Oct 16, 2013 11:48 AM by MELISSA CANONE
One of the world's best-known scientists is the keynote speaker for a new event organized by UL: the Science Meets Art Festival, which will be held Oct. 25 and 26.
Lawrence Krauss, a theoretical physicist and cosmologist, is the author of the best-selling book, "The Physics of Star Trek." He has contributed to newspapers such as "The New York Times" and "The Wall Street Journal," and has written columns for "New Scientist," "Scientific American" and "Slate." Krauss appears regularly on radio and television.
"We're very fortunate to have Lawrence Krauss join us for the inaugural SMART Festival. He is an engaging speaker and dedicated public educator," said Dr. Natalia Sidorovskaia, a professor of physics at UL Lafayette and head of its Department of Physics. In August, James Dent, a UL Lafayette physicist, co-authored a paper with Krauss that offers a possible explanation about the origin of dark matter, a component of the universe.
Sidorovskaia said the goal of the festival is to interest the public - including young people - in learning more about the connections between science and art. "They are two sides of the same coin, because creativity fuels scientific discovery," she said.
The festival, which is free and open to the public, will be held at two locations. It begins Friday evening at the Louisiana Immersive Technologies Enterprise, in the University's Research Park, at 537 Cajundome Blvd. On Saturday, events will be held simultaneously at LITE and at the Paul and Lulu Hilliard University Art Museum, 710 E. St. Mary Blvd.
Friday's lineup begins at 6 p.m., with a performance of electronic music. Robert Skinner and Juliette Ioup of the University of New Orleans will present "The Science and Music of the Theremin." The theremin, an electronic musical instrument, is played without the musician touching the device. Instead, the performer moves his or her hands near two metal antennas to produce sound.
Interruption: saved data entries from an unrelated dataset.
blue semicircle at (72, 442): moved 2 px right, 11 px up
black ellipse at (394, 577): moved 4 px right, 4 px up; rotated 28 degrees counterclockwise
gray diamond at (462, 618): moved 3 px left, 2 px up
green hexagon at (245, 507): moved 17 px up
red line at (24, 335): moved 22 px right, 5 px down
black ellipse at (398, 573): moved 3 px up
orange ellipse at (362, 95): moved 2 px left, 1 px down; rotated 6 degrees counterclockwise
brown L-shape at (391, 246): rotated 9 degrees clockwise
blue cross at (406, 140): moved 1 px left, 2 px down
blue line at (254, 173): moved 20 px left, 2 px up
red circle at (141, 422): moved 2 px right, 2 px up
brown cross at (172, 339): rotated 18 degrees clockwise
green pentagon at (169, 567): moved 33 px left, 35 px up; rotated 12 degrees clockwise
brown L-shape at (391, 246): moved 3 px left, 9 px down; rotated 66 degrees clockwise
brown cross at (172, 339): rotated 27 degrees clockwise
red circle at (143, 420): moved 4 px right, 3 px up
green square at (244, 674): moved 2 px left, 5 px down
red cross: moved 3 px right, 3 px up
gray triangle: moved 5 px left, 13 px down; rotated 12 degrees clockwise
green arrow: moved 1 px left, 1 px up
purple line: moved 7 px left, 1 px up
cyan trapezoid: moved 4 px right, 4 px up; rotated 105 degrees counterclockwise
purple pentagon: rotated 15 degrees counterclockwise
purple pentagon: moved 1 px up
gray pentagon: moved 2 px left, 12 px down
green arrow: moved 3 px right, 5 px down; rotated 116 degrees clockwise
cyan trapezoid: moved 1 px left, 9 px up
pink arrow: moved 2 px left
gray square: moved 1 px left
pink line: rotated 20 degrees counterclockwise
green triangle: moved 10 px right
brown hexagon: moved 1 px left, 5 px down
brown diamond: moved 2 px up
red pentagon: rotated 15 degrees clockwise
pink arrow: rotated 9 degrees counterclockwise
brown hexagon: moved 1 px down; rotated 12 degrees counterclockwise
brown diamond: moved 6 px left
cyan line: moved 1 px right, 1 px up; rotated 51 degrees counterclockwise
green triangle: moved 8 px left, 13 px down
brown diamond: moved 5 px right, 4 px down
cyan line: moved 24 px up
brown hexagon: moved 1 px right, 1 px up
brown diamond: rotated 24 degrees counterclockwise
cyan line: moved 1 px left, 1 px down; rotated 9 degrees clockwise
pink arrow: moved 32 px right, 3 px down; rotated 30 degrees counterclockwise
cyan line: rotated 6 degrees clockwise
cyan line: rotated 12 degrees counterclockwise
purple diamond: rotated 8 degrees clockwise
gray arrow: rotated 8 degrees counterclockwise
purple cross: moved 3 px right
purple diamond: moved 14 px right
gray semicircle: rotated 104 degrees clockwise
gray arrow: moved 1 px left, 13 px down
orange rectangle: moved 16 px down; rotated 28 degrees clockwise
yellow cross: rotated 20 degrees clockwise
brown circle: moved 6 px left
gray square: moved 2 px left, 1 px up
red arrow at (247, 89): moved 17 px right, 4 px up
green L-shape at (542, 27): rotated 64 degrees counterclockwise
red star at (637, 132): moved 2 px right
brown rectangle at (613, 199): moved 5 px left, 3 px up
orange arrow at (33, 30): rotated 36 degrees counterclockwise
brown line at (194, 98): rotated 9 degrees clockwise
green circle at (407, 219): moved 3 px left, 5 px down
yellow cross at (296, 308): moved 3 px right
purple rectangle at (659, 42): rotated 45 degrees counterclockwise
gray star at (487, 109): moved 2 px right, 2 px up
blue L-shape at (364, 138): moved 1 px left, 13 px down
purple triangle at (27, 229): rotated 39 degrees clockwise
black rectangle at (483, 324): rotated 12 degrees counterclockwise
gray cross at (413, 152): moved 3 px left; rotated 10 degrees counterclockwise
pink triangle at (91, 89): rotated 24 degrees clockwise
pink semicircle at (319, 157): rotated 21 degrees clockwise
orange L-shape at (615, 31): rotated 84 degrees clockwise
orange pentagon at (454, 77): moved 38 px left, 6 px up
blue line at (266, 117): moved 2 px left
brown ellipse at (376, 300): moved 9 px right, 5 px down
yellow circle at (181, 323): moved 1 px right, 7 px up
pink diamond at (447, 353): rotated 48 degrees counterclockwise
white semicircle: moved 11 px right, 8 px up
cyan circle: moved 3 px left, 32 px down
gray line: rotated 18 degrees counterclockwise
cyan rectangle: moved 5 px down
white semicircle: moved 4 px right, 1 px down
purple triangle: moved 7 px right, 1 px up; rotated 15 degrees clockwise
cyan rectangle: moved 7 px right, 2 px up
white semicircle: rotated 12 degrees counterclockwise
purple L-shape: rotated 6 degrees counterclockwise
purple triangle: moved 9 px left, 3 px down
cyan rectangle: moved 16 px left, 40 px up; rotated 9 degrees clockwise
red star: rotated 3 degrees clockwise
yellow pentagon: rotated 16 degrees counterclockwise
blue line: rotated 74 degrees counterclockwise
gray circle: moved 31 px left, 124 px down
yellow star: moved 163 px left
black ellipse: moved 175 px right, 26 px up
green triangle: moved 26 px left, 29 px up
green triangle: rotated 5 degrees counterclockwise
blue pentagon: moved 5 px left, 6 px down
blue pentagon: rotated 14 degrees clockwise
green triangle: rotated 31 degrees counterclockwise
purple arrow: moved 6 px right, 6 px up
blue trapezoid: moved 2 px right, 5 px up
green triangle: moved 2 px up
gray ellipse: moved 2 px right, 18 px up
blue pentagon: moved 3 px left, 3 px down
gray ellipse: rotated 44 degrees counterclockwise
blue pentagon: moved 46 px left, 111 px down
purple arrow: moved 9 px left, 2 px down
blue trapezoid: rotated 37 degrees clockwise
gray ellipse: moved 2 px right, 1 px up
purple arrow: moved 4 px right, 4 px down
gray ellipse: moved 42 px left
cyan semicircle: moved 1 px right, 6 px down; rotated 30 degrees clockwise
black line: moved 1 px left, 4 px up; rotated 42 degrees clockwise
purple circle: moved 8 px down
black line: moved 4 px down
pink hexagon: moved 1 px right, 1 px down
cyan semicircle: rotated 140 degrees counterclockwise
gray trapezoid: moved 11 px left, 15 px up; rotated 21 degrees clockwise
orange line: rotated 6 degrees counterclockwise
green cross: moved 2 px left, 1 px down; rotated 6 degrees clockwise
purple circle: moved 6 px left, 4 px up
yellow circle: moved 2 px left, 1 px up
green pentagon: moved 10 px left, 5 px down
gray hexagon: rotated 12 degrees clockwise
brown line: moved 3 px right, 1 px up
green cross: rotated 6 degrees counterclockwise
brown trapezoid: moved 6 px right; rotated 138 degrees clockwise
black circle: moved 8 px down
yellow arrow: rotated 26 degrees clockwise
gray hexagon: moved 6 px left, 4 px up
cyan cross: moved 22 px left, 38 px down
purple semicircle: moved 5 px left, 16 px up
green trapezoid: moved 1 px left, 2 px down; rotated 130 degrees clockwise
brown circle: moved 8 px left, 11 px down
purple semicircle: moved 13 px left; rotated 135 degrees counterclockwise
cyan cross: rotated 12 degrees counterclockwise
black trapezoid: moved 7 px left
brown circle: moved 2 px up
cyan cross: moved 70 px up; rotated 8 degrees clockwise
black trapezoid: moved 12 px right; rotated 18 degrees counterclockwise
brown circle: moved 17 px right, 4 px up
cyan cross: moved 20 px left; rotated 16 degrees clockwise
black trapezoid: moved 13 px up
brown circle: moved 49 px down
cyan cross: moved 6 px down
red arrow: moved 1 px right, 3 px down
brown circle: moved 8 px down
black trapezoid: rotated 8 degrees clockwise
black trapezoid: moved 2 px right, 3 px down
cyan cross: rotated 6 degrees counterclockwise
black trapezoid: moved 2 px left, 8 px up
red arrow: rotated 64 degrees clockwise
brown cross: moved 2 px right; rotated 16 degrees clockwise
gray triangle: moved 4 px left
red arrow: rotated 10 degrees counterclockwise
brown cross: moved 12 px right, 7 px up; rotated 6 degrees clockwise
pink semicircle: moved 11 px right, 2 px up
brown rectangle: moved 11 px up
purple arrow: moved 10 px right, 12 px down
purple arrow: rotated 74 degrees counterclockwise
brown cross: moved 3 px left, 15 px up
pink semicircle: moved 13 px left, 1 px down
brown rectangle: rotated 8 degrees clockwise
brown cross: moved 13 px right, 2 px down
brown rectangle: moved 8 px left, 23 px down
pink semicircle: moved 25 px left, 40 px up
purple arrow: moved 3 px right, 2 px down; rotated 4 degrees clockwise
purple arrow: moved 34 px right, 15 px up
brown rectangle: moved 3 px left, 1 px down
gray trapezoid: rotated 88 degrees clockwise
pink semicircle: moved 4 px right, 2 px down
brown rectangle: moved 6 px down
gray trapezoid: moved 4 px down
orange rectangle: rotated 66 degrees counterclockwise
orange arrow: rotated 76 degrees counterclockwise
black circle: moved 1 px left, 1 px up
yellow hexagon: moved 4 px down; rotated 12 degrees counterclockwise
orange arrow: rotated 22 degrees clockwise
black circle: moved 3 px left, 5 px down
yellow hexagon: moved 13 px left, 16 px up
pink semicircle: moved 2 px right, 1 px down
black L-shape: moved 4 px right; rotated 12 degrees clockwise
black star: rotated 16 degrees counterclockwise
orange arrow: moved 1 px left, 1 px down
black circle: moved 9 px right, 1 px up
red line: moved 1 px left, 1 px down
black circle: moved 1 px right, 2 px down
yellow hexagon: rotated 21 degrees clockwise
Krauss, who is Foundation Professor of the School of Earth and Space Exploration and director of the University of Arizona's Origins Project, will speak at 7 p.m. The topic of his talk is "The Hidden Universe: The Mysterious Allure of Extra Dimensions." His presentation will be followed by a reception and book signing.
The events on Saturday begin at 10 a.m. at the Hilliard University Art Museum. It will offer two exhibits, "Intimate Science," which was organized by the Miller Gallery at Carnegie Mellon University, and NASA's "Earth As Art."
Also on Saturday, a group of artists from Los Angeles, known as Machine Project, will offer a workshop, "Mind Reading for the Left and Right Brain," at the museum from 10 a.m. to 5 p.m. Participants, who must be 18 or older, will learn basic soldering and electronics skills to create primitive lie detectors. Registration is required as there is a limit of 30 participants.
From noon until 4 p.m. at LITE, visitors can learn what happens behind the scenes in video game design, art and animation design, film effects and 3-D conversions. These activities are offered by LITE and Pixel Magic.
There also will be hands-on demonstrations and talks on topics ranging from dark matter to understanding science through art.